___ DOCUMENT EXCERPT

Total access. Result: individual drama, existential distress
Contents
Total access. Result: individual drama, existential distress
So, these are some of the phenomena of organisations reaching out to the »whole« human being. The whole human being, that means total. Total means completely, absolutely. Total also means without exception, through and through, all the way through, one hundred per cent, totally, completely, without residue, fully and completely, all, overall … The whole human being is not whole in the sense of sound or with‐itself, but is completely taken over by blurred boundaries, hyper‐inclusion, the ideology(s) of change. Characteristics are the volatility and insecurity of existence, marked by upheavals, instability, fluidity, high pressure to perform, lack of orientation, place and time, loneliness, fear of insignificance, blurring of the self and identity. This goes hand in hand with the need for comfort, support, calm, stability, orientation, self‐development …
Easily, the phenomena described here lead to a dangerous »surrender of the spirit/mind« and a »drama of individuality«. The personal dilemma is, on the one hand, to follow the promises of »meaning‐oriented work« and, on the other hand, to increasingly no longer provide meaning in life for oneself. It also consists in accepting the psychological‐social‐spiritual offers of the organisation and, analogous to finding meaning, no longer taking care of one’s own mental, social, and physical needs. Both are taken away by the organisation. Both are consumed.
This is the deeper reason why the organisations offer exactly this, why they make the effort with the feel‐good managers: they know that there is a need for meaning. They know the emotional, social, and spiritual (transcendental) needs of the employees. They know about the blurred boundaries. But the organisations find themselves in the paradox of triggering the dilemma described above through their total access to people. They react to a reality that they themselves have created. At the same time, they recognise that there is great potential in people‐oriented offerings to be effective, well‐being and lucrative organisations.

______
___ DATA SUPPLIED

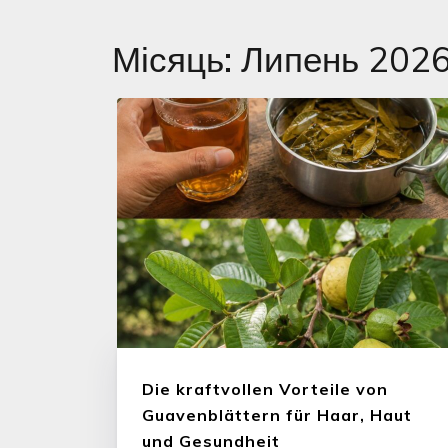
Місяць:
Липень 202
Die kraftvollen Vorteile von
Guavenblättern für Haar, Haut
und Gesundheit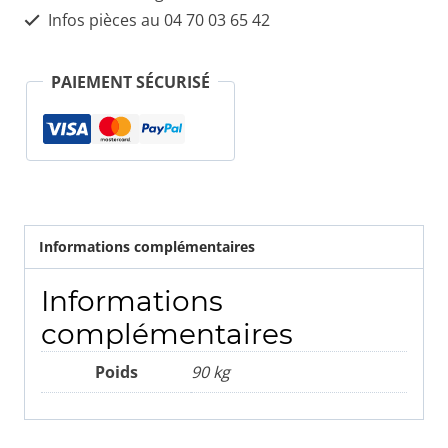
ROMÉO
Infos pièces au 04 70 03 65 42
MITO
51865128
PAIEMENT SÉCURISÉ
/
0
265
230
812
Informations complémentaires
Informations
complémentaires
Poids
90 kg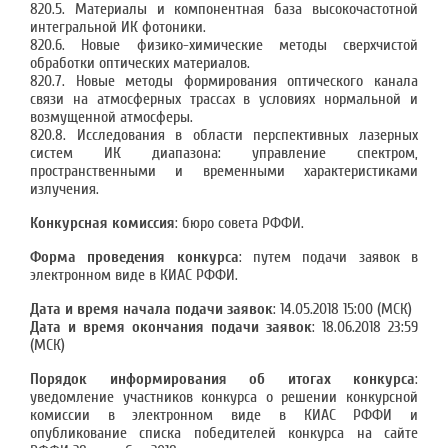
820.5. Материалы и компонентная база высокочастотной
интегральной ИК фотоники.
820.6. Новые физико-химические методы сверхчистой
обработки оптических материалов.
820.7. Новые методы формирования оптического канала
связи на атмосферных трассах в условиях нормальной и
возмущенной атмосферы.
820.8. Исследования в области перспективных лазерных
систем ИК диапазона: управление спектром,
пространственными и временными характеристиками
излучения.
Конкурсная комиссия
: бюро совета РФФИ.
Форма проведения конкурса
: путем подачи заявок в
электронном виде в КИАС РФФИ.
Дата и время начала подачи заявок
: 14.05.2018 15:00 (МСК)
Дата и время окончания подачи заявок
: 18.06.2018 23:59
(МСК)
Порядок информирования об итогах конкурса
:
уведомление участников конкурса о решении конкурсной
комиссии в электронном виде в КИАС РФФИ и
опубликование списка победителей конкурса на сайте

______

→ EXERCISE DESCRIPTION: Carry on the essay about organizations' total access to the whole person, starting right after its last sentence and leaving the listing out of it.

→ SOLVED EXERCISE:
The problem: the response to this is strategic thinking – trying to alleviate the symptoms on a purely psychological‐physical level. So self‐optimisation, individually and as a team, becomes a purely formal act of organisational development, as does commitment to the common cause. Since the common cause and the associated feeling of »we« is not necessarily also one’s own, since the compulsion to surrender to the demands of the organisation qua self‐optimisation does not really coincide with the shaping of one’s own life, the working person transcendentally runs into the emptiness.
Feeling good in a team, being affirmed by colleagues for one’s performance, organising one’s (private) free time together, determining the course together – these are certainly possibilities of a cooperative and participative organisational culture. However, by substituting purpose, vision, mission, and commitment as existential dimensions of an organisation for its own personal creation of meaning, they take away precisely the space that is necessary for this. So, the actual existential questions from within remain unanswered. The result is an inner emptiness, an existential vacuum. This explains why, despite offers that create meaning, feel‐good programmes and promises of fulfilment, the motivation of employees seems so strangely undirected and undetermined. Or, in the case of excessive idealisation of organisational goals and misjudgement of their own actual importance for the organisation, they leave an impression of exaggerated and fanatical commitment.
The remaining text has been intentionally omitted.